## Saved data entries

■ ■ ■ ■ ■

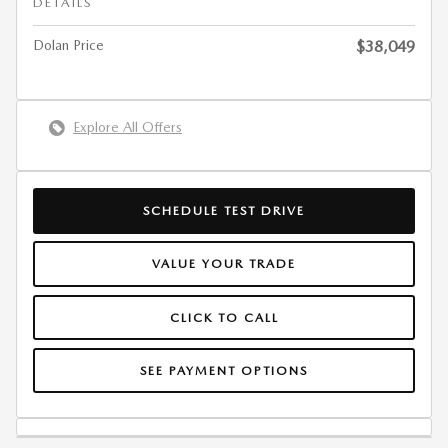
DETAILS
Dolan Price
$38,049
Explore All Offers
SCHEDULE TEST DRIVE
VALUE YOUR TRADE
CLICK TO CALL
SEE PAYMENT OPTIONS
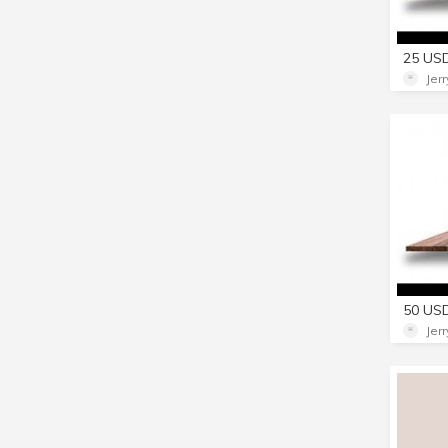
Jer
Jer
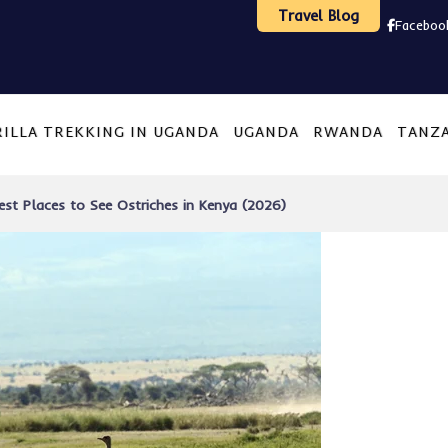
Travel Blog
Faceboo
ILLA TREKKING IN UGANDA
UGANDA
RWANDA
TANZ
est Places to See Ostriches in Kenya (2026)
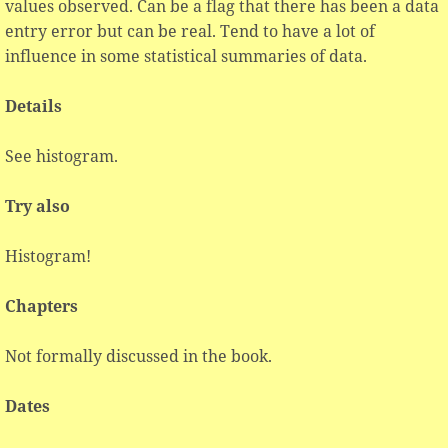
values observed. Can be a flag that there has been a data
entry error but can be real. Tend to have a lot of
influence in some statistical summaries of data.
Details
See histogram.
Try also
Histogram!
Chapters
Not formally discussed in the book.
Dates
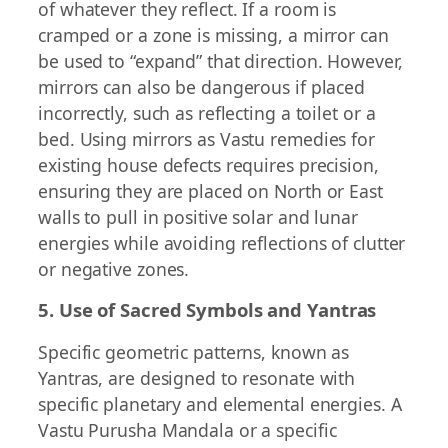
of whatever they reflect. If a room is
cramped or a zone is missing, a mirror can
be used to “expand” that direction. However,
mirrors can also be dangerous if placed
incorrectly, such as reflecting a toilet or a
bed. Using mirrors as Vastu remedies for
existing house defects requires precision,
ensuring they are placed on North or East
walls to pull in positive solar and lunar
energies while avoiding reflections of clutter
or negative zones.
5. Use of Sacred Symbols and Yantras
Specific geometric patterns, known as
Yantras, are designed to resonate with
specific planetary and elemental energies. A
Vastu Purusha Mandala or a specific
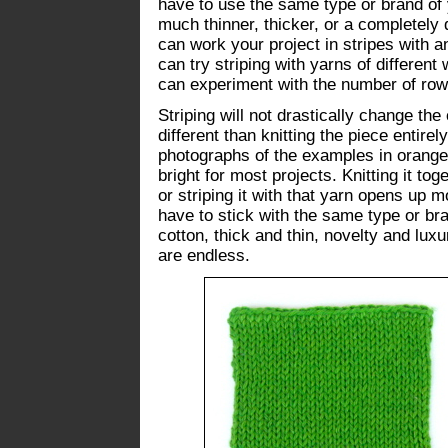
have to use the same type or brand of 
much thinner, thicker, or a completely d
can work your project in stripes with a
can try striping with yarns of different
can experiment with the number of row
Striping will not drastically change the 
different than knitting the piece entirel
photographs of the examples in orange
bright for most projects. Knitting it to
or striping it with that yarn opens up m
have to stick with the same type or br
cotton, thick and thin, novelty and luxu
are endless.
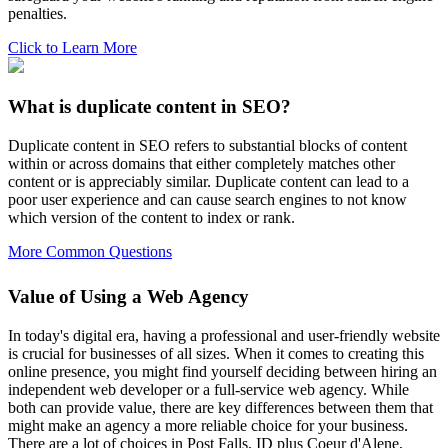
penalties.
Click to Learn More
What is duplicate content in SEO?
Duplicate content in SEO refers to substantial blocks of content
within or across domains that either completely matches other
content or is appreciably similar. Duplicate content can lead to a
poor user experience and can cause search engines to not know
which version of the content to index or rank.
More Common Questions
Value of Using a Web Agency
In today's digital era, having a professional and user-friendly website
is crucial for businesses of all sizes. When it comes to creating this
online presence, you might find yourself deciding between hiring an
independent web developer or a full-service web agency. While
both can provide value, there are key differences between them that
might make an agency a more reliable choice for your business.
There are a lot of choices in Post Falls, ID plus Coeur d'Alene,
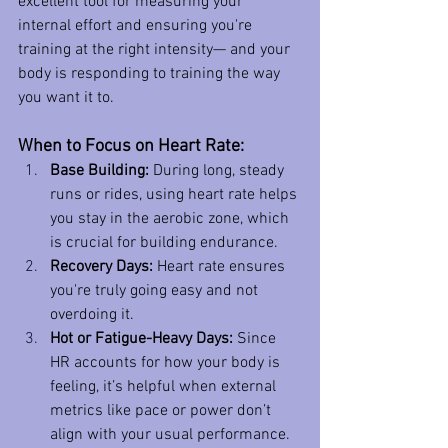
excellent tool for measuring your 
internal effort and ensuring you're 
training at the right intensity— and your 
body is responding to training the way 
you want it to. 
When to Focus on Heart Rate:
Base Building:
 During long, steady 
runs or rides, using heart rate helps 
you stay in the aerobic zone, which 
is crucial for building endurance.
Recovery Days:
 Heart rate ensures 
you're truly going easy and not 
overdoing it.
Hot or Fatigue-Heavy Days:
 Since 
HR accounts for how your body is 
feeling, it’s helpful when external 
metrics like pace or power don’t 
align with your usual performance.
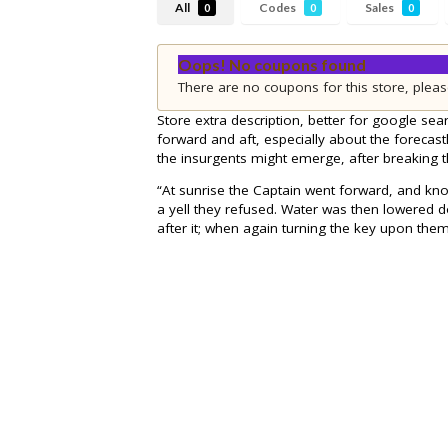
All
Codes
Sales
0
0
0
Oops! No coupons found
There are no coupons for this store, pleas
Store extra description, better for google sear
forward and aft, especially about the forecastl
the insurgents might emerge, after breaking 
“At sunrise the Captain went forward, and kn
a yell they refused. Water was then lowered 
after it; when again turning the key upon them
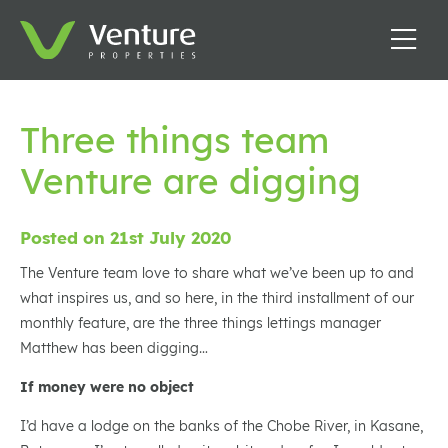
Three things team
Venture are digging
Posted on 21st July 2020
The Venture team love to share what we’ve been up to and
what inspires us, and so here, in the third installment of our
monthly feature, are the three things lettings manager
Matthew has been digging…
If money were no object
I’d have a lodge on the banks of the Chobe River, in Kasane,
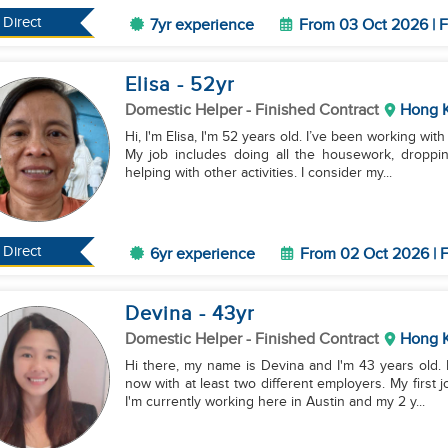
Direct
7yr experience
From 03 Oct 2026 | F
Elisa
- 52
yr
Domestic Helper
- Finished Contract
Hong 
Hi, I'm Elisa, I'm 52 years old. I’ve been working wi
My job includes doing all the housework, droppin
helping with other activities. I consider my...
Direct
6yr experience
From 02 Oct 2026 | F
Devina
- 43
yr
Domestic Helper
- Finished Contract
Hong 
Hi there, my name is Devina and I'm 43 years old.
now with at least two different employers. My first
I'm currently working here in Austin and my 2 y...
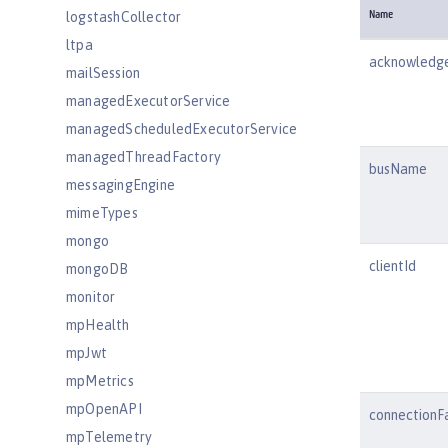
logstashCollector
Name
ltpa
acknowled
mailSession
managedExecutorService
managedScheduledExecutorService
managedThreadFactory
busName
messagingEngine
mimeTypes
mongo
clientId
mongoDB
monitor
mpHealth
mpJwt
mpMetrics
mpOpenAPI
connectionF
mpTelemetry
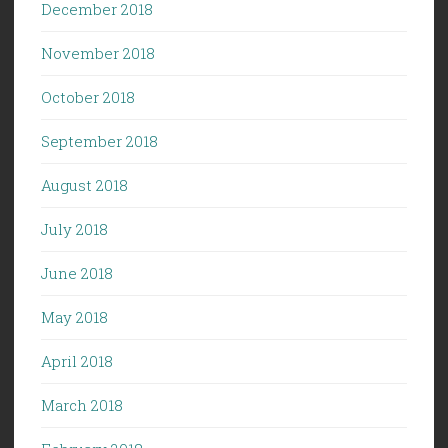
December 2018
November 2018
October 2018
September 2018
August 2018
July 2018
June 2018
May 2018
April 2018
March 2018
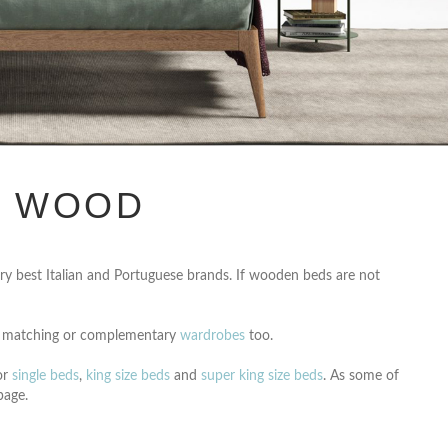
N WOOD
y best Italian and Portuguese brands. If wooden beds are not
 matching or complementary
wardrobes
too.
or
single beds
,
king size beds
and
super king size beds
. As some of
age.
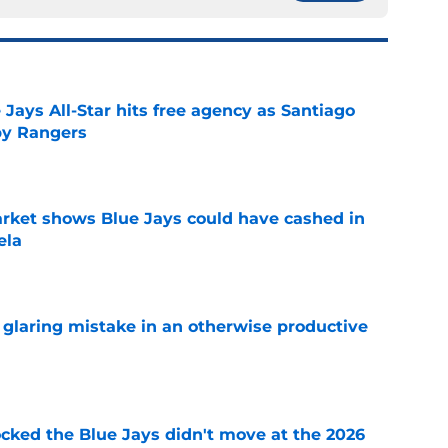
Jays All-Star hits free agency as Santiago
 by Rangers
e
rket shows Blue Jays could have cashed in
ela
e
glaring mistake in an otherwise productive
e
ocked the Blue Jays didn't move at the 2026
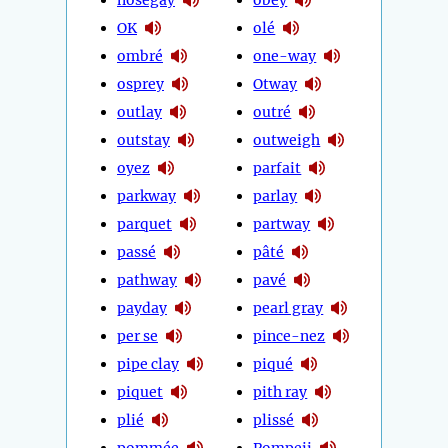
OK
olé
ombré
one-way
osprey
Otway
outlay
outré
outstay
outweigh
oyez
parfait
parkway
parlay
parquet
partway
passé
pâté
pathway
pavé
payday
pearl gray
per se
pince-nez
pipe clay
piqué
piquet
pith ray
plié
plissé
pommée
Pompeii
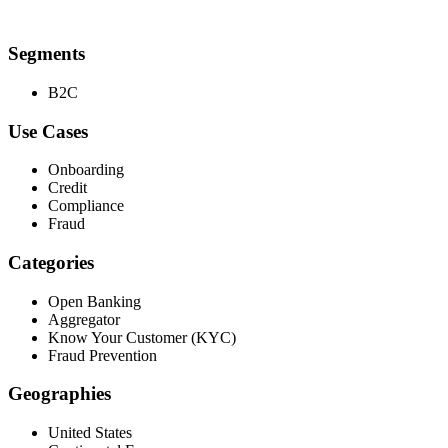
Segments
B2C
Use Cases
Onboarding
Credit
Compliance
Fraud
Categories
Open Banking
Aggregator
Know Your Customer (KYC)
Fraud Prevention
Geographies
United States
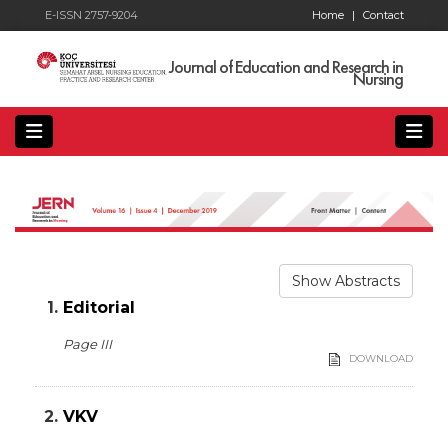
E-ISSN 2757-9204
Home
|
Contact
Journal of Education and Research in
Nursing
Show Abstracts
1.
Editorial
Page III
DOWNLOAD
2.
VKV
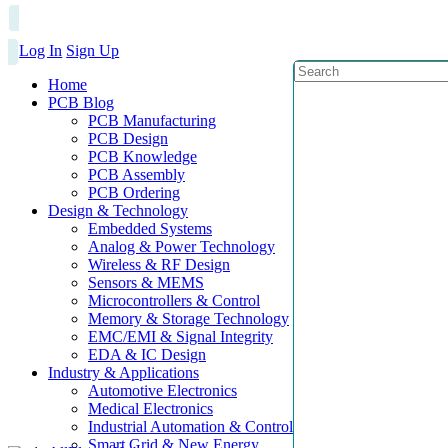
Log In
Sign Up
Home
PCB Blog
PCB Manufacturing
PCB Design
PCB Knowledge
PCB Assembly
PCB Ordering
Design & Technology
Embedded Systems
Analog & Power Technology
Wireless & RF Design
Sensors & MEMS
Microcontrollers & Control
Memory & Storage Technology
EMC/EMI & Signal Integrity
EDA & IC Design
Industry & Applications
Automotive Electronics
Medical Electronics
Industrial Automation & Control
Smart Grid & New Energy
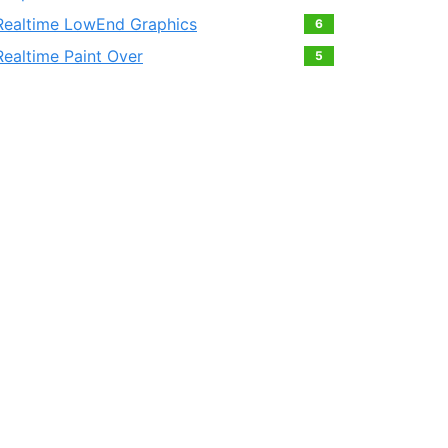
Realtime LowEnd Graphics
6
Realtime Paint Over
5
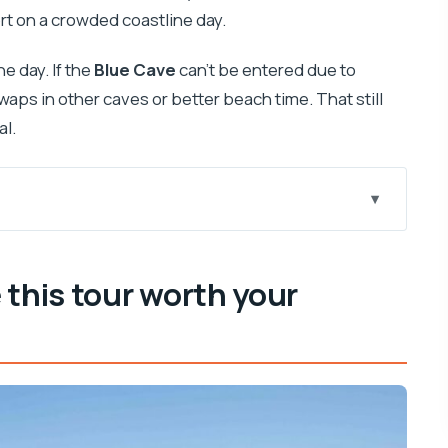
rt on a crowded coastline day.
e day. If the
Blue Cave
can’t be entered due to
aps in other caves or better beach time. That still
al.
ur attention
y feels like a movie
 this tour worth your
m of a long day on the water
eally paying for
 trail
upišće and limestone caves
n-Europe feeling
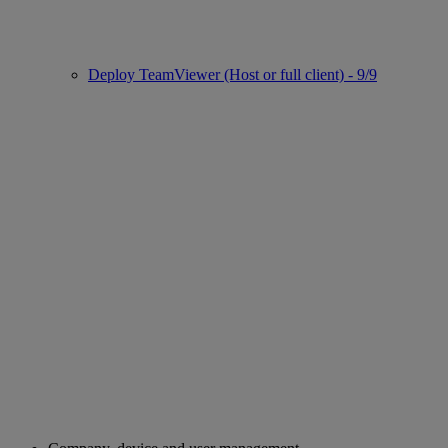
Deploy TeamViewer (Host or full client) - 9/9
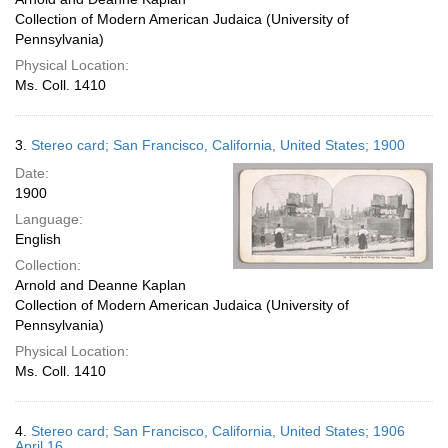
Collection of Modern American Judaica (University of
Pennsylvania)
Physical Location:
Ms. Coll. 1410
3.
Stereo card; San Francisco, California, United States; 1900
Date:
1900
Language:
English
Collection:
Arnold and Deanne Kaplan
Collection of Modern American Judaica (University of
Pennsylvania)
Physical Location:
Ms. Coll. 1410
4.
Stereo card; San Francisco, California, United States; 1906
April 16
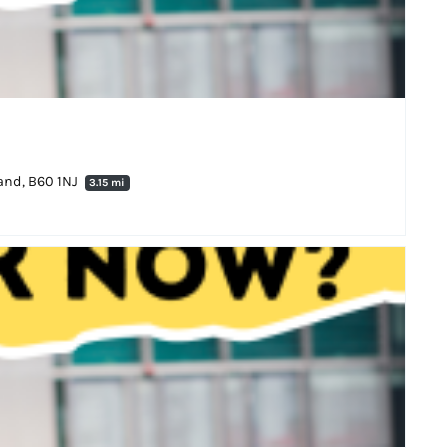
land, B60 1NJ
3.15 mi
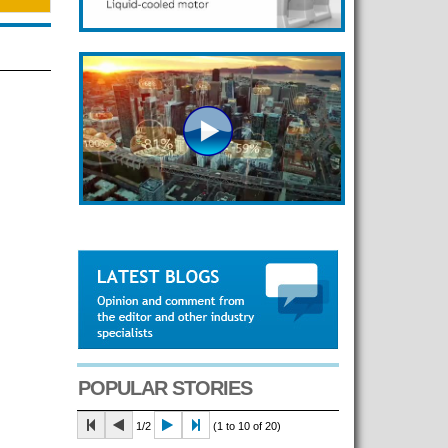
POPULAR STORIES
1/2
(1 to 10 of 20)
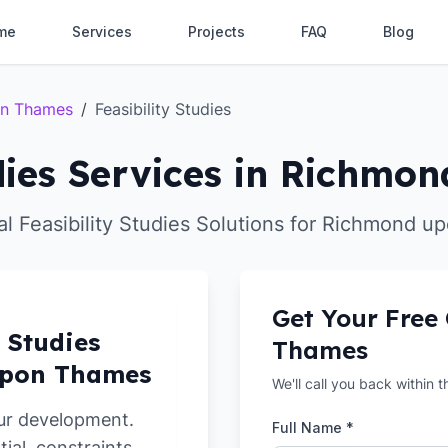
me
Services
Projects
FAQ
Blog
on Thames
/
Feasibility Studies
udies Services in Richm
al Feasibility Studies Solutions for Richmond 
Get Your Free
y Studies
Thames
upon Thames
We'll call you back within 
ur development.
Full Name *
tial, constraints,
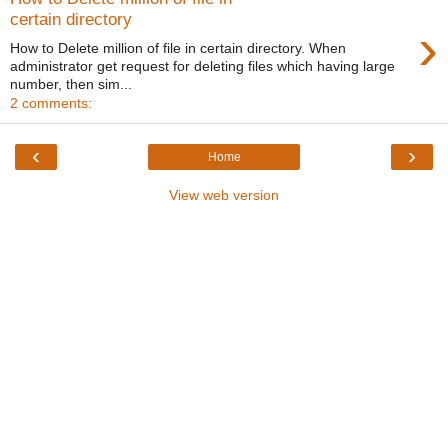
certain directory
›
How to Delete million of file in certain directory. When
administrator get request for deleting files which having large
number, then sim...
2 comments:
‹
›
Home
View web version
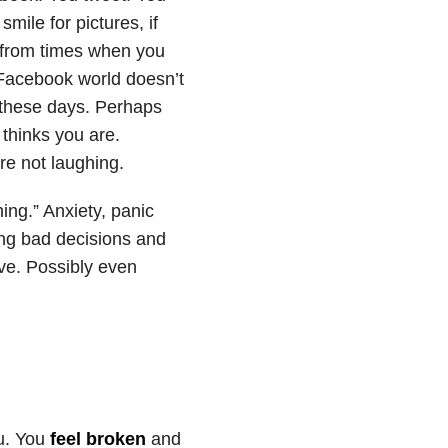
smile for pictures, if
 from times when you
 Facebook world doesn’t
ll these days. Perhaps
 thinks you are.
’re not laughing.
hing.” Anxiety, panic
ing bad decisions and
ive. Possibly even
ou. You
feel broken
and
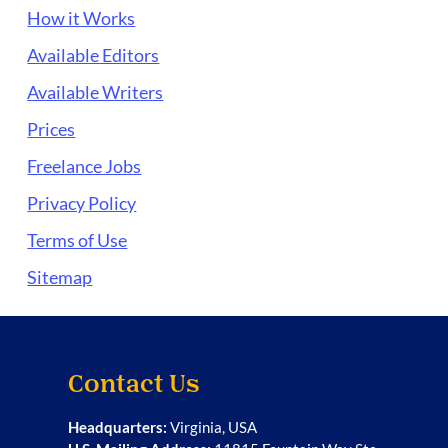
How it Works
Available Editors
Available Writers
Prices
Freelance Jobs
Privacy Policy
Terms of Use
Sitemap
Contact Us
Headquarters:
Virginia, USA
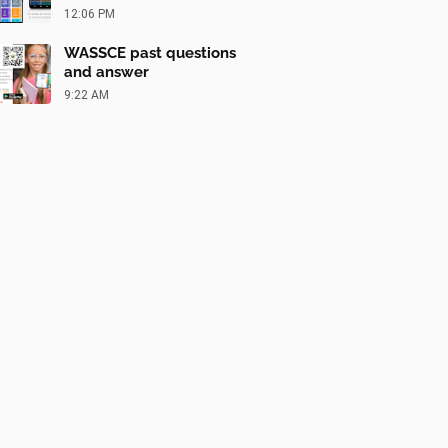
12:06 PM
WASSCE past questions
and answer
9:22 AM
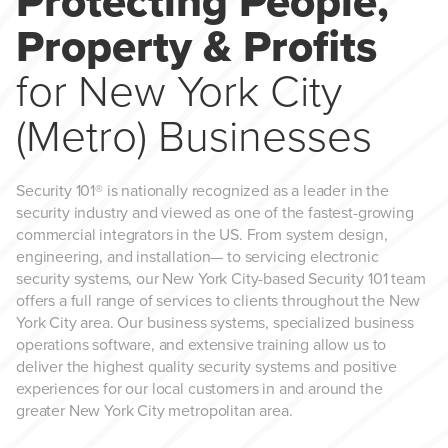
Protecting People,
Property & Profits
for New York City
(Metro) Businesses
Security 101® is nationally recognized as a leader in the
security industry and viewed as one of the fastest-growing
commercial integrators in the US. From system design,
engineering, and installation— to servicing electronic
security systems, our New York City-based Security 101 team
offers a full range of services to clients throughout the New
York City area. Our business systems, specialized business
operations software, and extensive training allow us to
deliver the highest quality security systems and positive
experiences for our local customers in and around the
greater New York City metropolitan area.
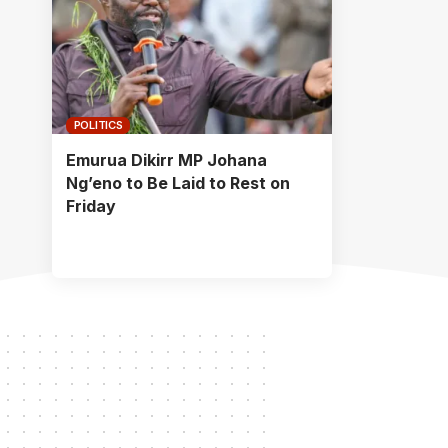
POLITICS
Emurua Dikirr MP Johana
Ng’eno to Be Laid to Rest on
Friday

■ ■ ■ ■ ■

Some of the data mentions "card". Copy every line where it does.

## Task output
Stereo card; San Francisco, California, United States; 1900
Stereo card; San Francisco, California, United States; 1906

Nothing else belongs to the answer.